-- Records supplied follows --

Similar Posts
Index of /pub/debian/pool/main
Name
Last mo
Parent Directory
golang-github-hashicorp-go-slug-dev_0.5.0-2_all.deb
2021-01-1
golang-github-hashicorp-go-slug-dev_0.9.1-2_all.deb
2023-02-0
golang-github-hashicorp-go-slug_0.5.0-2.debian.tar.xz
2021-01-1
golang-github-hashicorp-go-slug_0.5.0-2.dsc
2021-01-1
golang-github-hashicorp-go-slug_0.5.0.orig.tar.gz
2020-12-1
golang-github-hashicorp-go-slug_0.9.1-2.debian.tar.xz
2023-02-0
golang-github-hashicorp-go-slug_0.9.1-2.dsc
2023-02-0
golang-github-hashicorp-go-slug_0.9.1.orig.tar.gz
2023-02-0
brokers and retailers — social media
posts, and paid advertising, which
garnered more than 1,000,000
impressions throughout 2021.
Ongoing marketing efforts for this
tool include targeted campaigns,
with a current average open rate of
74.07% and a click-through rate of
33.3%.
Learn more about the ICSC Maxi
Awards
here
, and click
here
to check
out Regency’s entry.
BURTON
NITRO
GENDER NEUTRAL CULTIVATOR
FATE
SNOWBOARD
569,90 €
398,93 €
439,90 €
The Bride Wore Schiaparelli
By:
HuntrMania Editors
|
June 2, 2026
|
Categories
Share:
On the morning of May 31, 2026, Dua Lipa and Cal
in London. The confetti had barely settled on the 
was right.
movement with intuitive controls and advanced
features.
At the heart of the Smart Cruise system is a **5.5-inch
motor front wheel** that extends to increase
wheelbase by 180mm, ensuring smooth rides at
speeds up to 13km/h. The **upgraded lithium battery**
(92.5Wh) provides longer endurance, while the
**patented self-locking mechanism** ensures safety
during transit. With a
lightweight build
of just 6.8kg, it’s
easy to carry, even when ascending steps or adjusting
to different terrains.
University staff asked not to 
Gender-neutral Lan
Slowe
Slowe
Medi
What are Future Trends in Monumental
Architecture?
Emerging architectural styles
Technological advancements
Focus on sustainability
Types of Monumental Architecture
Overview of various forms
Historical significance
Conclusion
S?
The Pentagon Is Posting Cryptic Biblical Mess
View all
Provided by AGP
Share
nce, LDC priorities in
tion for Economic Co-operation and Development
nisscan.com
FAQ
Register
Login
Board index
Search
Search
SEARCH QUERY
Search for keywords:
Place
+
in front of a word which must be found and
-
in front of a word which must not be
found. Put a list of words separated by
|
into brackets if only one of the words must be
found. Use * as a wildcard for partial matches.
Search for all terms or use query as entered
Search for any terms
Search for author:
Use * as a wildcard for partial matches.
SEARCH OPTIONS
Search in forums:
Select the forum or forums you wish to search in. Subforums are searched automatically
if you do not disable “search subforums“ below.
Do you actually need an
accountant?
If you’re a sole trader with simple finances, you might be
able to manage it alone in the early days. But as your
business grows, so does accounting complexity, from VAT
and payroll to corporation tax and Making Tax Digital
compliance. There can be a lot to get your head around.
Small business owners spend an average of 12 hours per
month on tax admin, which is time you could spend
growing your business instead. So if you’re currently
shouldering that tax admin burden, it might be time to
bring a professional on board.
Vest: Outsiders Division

-- Records supplied concluded --

Task instructions: State how many of the lines above contain the string "click", treating uppercase and lowercase as different. Give only the number.

Solution for this task: 2